Abstract
In comparison to traditional laboratory studies in which the capacity of our cognitive apparatus gets benchmarked, natural interactions with our environment can reveal its actual usage. In natural behavior we rarely use cognitive subsystems (e.g. WM) to capacity or follow a strict top-down encoding protocol (e.g. explicit memorization). In fact, we often act short-term goal and task-oriented, which results in a behaviorally optimal representation of our environment. In a series of computer-based, virtual-reality, and real-world experiments we investigated the role of sampling information during natural tasks (via eye movements and incidental exposure durations) for the generation of visual long-term memories (VLTMs). Even after incidental encounters with thousands of isolated objects, VLTM capacity for these objects is reliable, however, the detail of these representations is quite sparse and does not increase if the incidental encounters are longer (Study1). When searching for objects in an actual real-world environment – where locomotion is necessary – fixation durations on objects predict subsequent location memory, as measured with surprise memory tests (Study2).

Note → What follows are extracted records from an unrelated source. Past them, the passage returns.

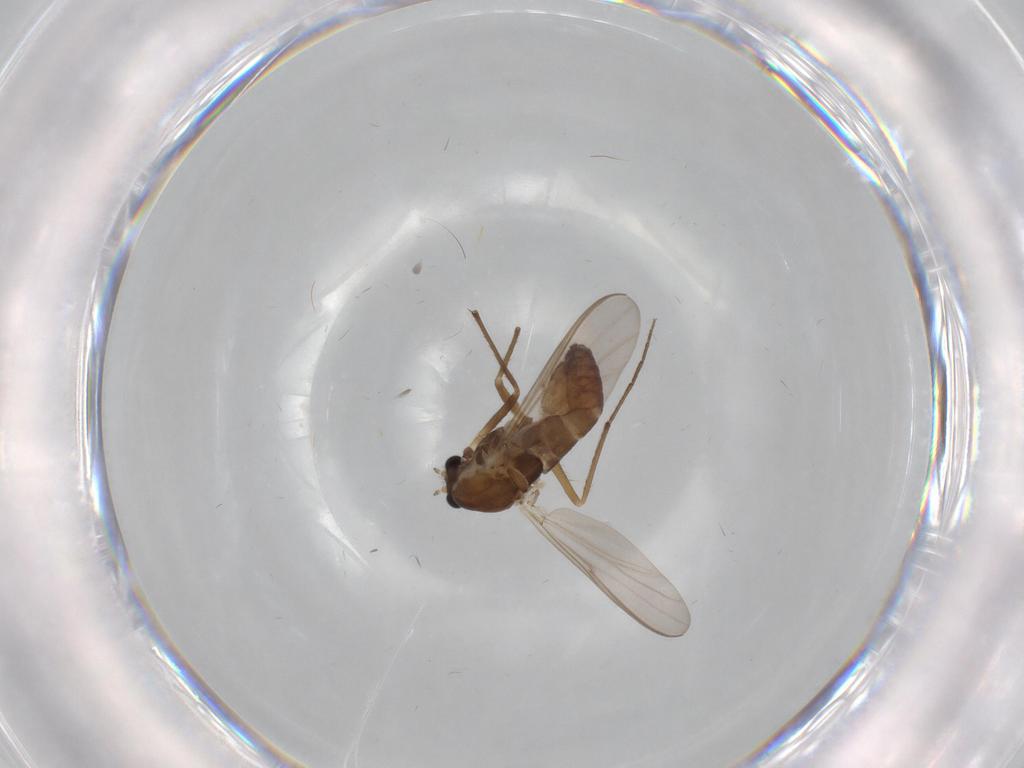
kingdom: Animalia
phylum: Arthropoda
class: Insecta
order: Diptera
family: Chironomidae
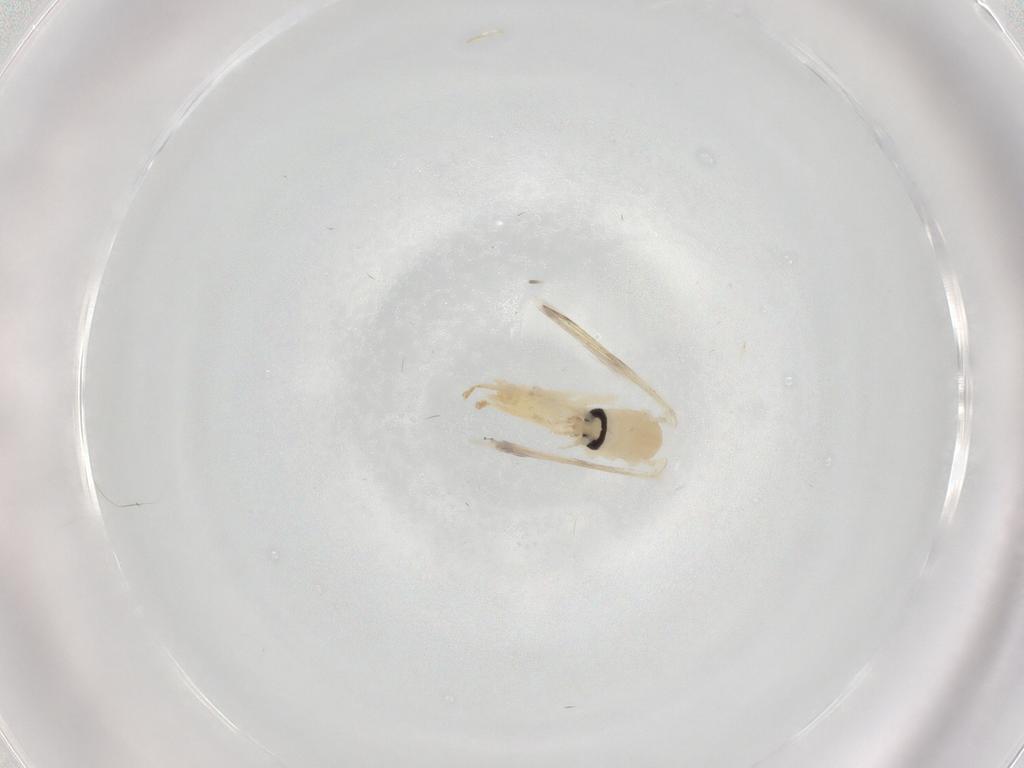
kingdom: Animalia
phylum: Arthropoda
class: Insecta
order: Diptera
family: Psychodidae
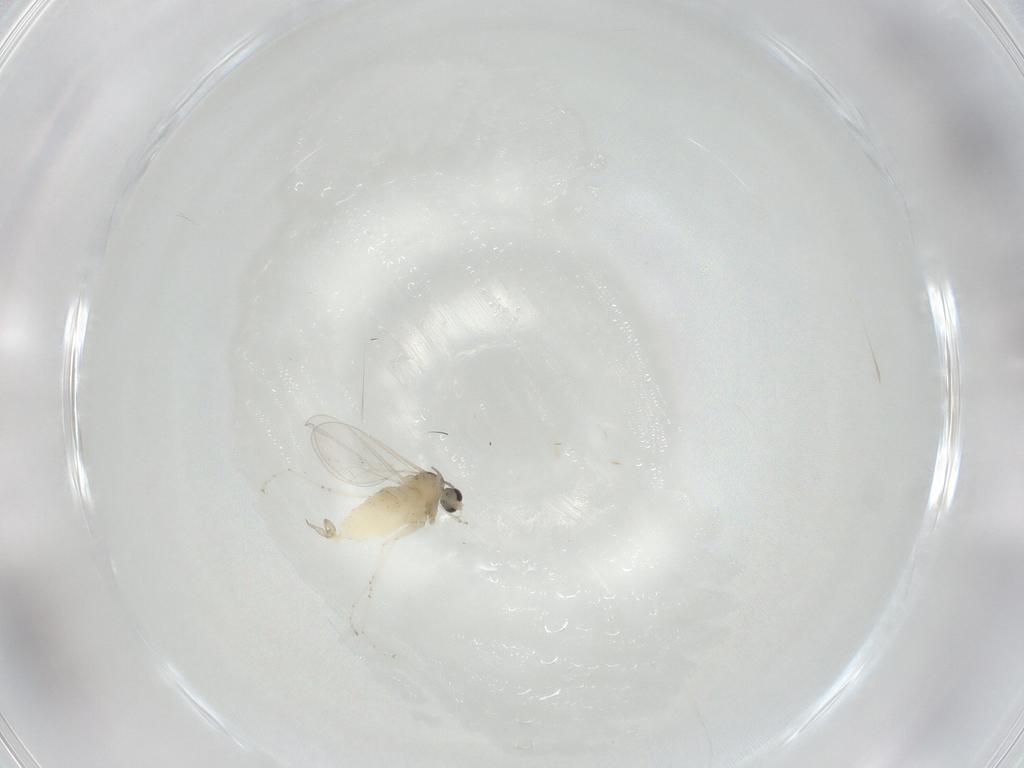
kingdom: Animalia
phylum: Arthropoda
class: Insecta
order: Diptera
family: Cecidomyiidae
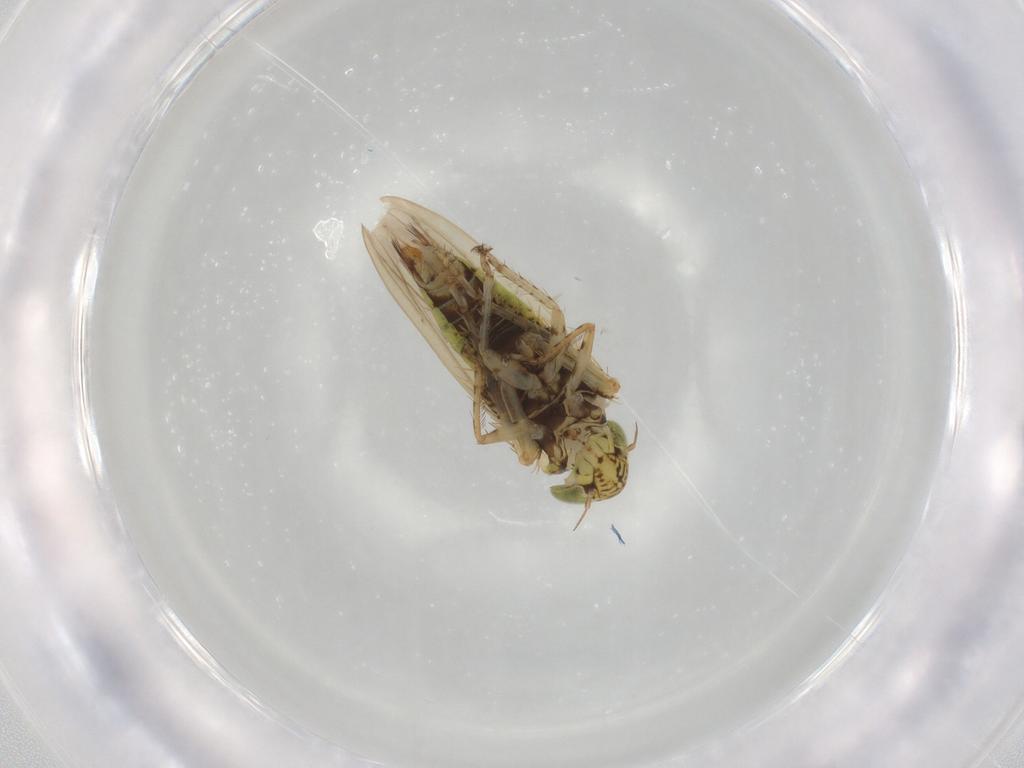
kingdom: Animalia
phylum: Arthropoda
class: Insecta
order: Hemiptera
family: Cicadellidae
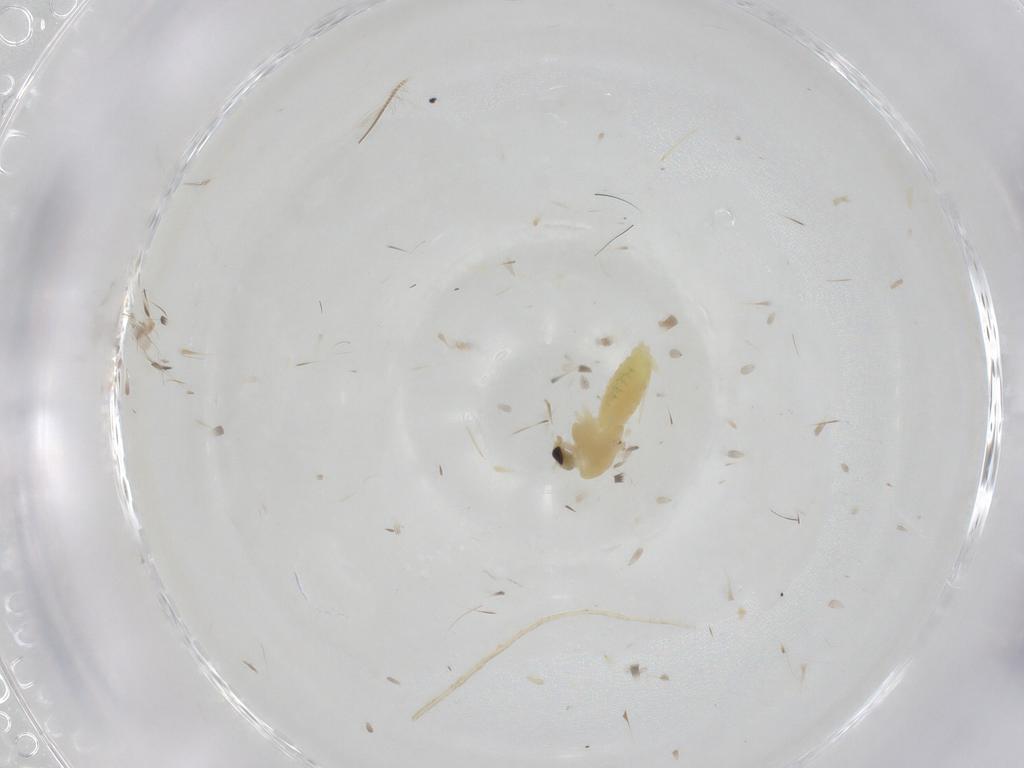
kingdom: Animalia
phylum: Arthropoda
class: Insecta
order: Diptera
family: Chironomidae
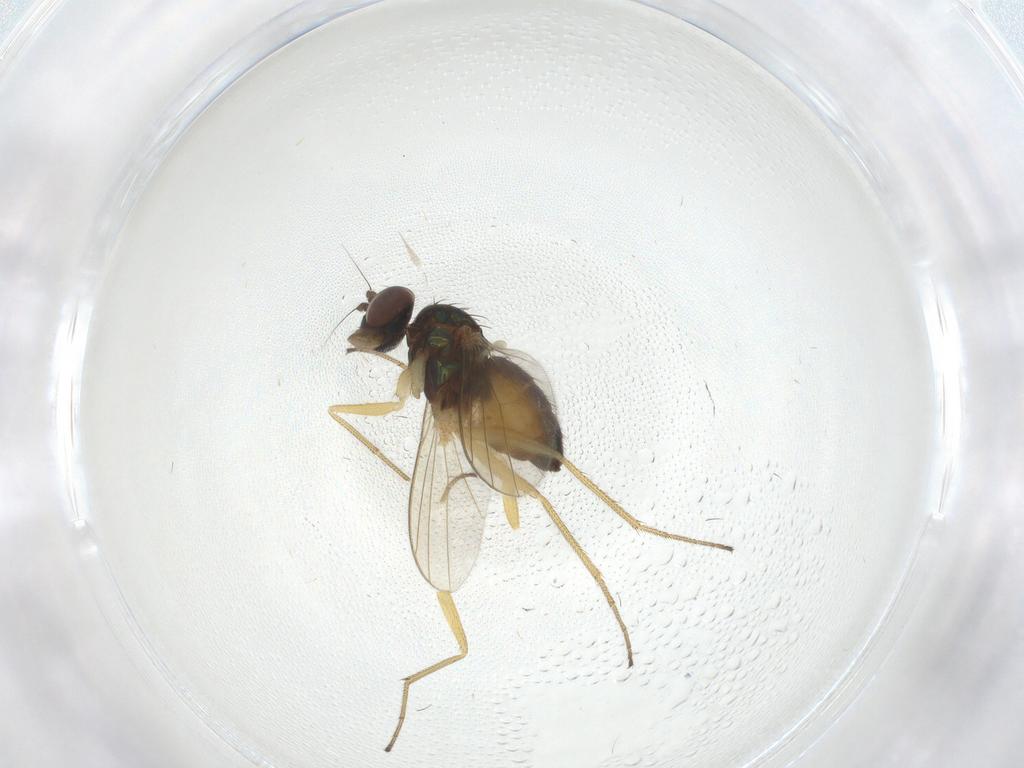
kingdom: Animalia
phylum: Arthropoda
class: Insecta
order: Diptera
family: Dolichopodidae
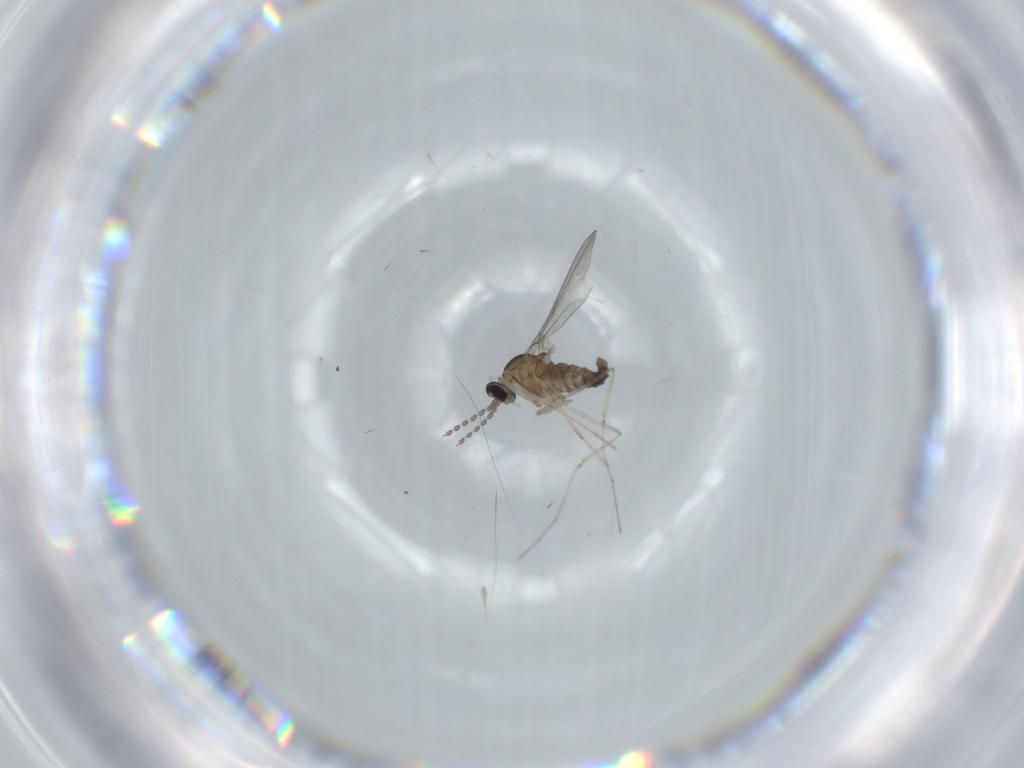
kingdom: Animalia
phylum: Arthropoda
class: Insecta
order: Diptera
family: Cecidomyiidae
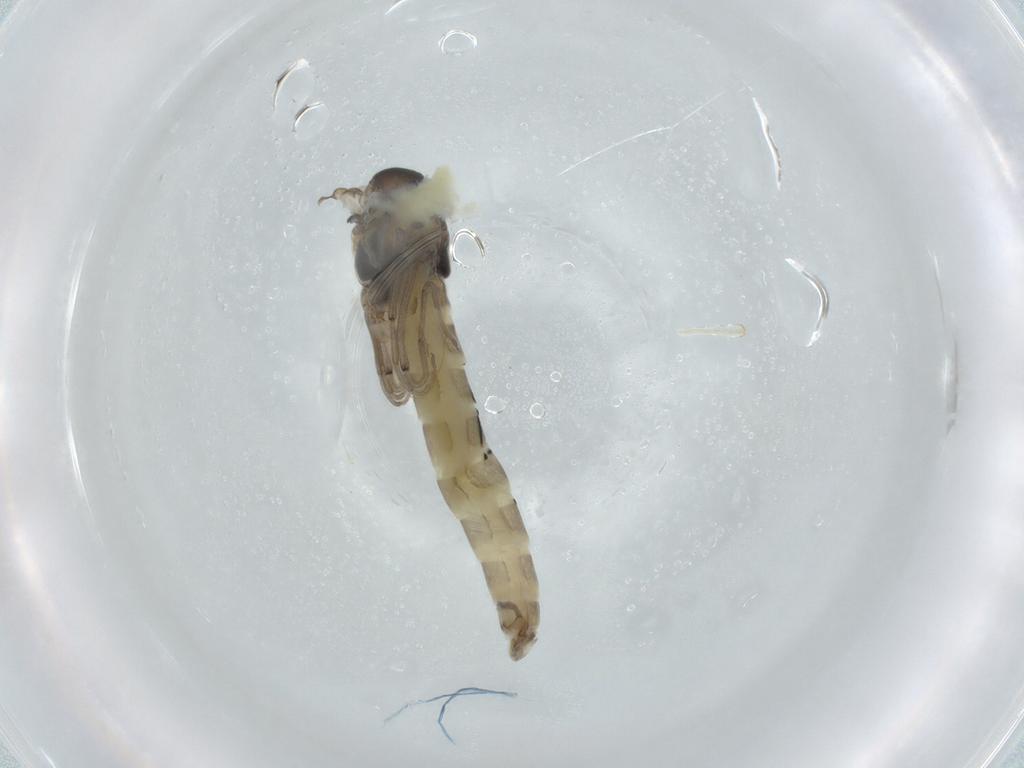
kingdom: Animalia
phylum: Arthropoda
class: Insecta
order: Diptera
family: Chironomidae
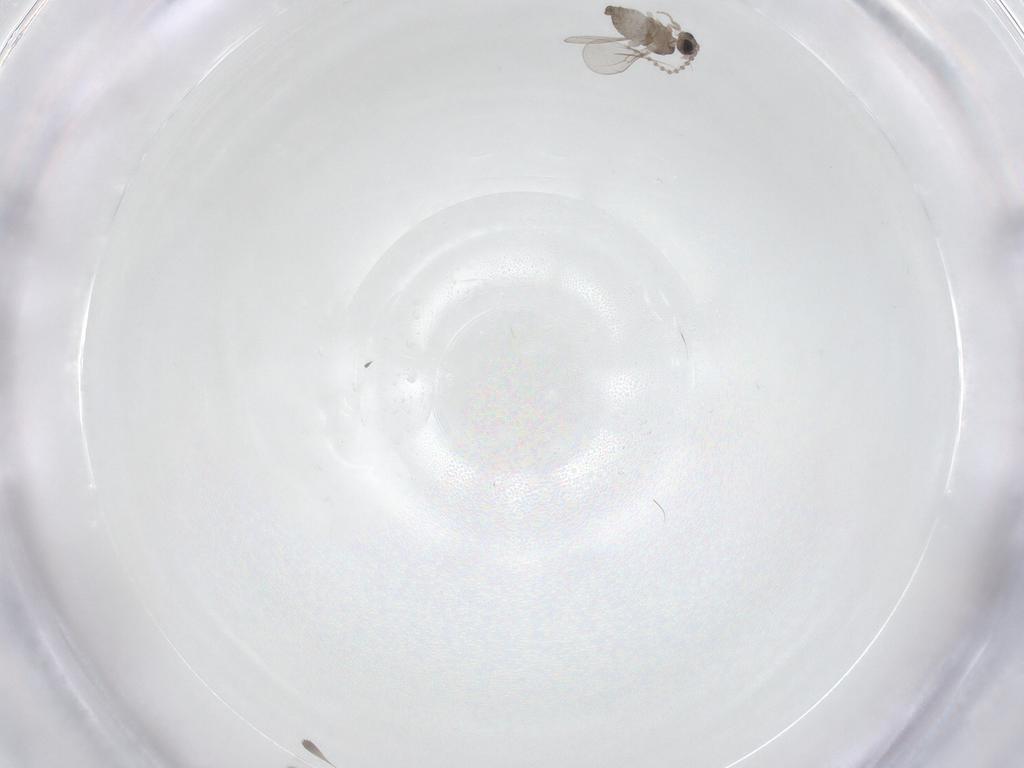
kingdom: Animalia
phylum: Arthropoda
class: Insecta
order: Diptera
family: Cecidomyiidae
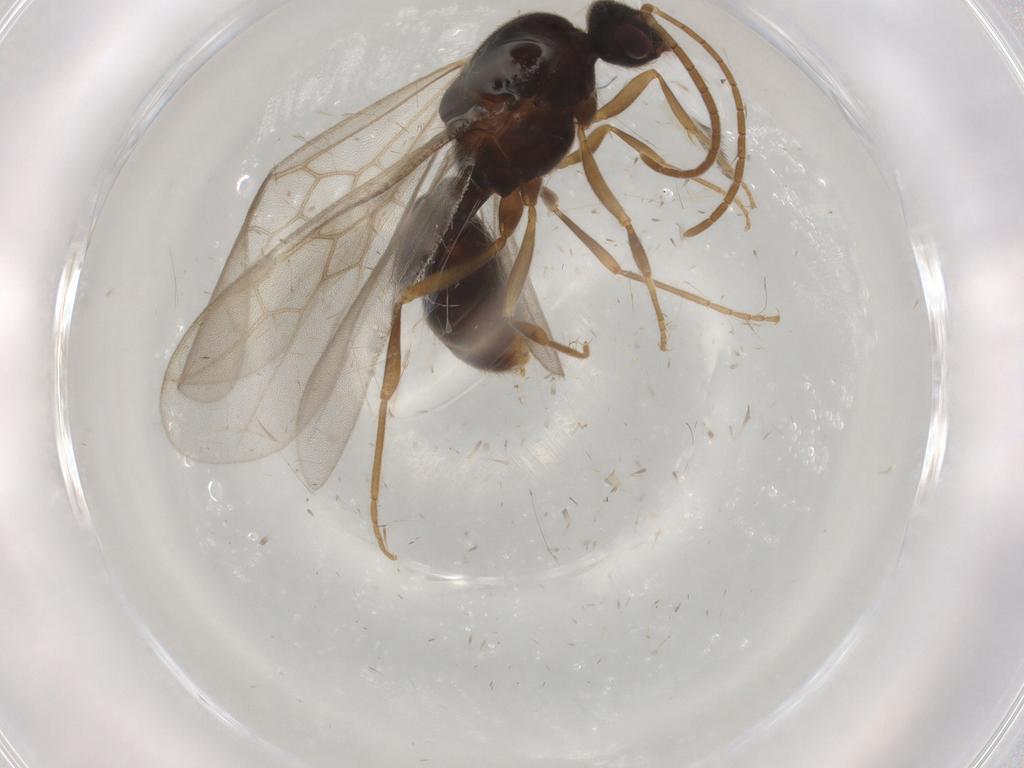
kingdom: Animalia
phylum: Arthropoda
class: Insecta
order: Hymenoptera
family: Formicidae
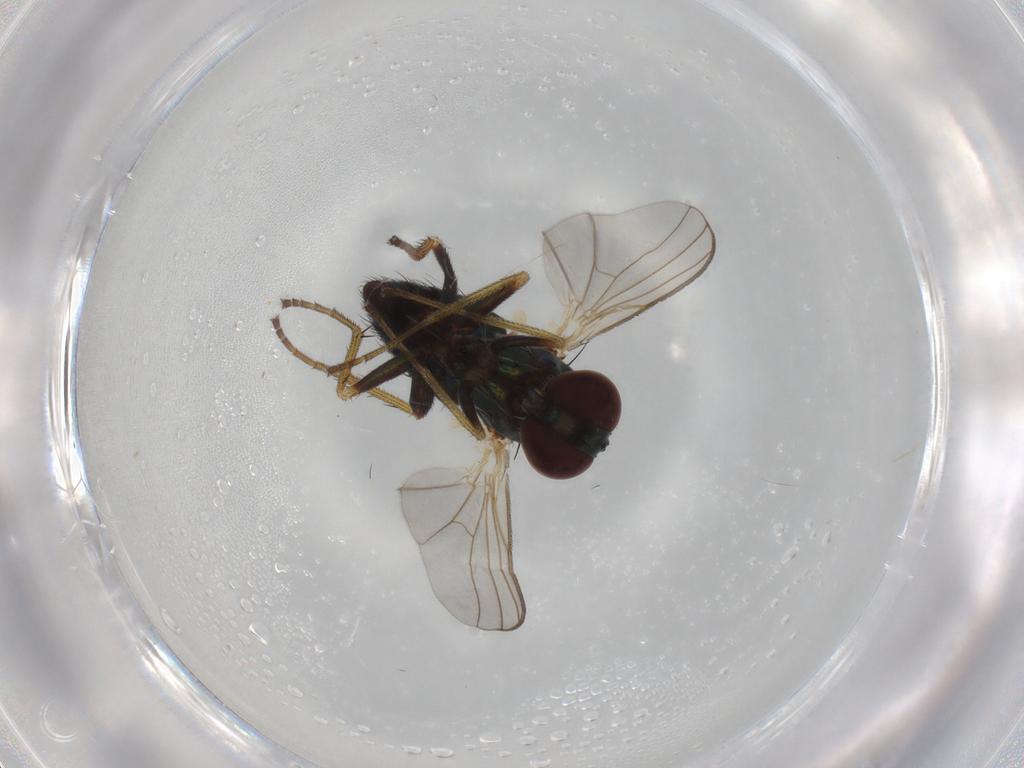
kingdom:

Incidental representations generated during search are more reliable than memories established after explicit memorization in a realistic virtual environment (Study3). Further, in a real-world object-sorting task, eye movements used for minimizing WM load and instead gathering task-relevant information just before it is required, significantly predict long-term location memory of objects (Study4). Finally, in a virtual-reality paradigm (Study5), we show that spatial priors can be activated within the first fixation into a new environment in a one-shot manner. Together, this rich set of studies shows that incidental information acquisition during natural behavior establishes reliable VLTM representations, which can be used to guide ongoing behavior in a proactive fashion. In conclusion, utilizing our inbuilt mechanism for efficient and goal-directed short-term task completion strongly contributes to the generation and utilization of VLTM.
Acknowledgement: This work was supported by DFG grant VO 1683/2-1 and by SFB/TRR 135 project C7 to MLV.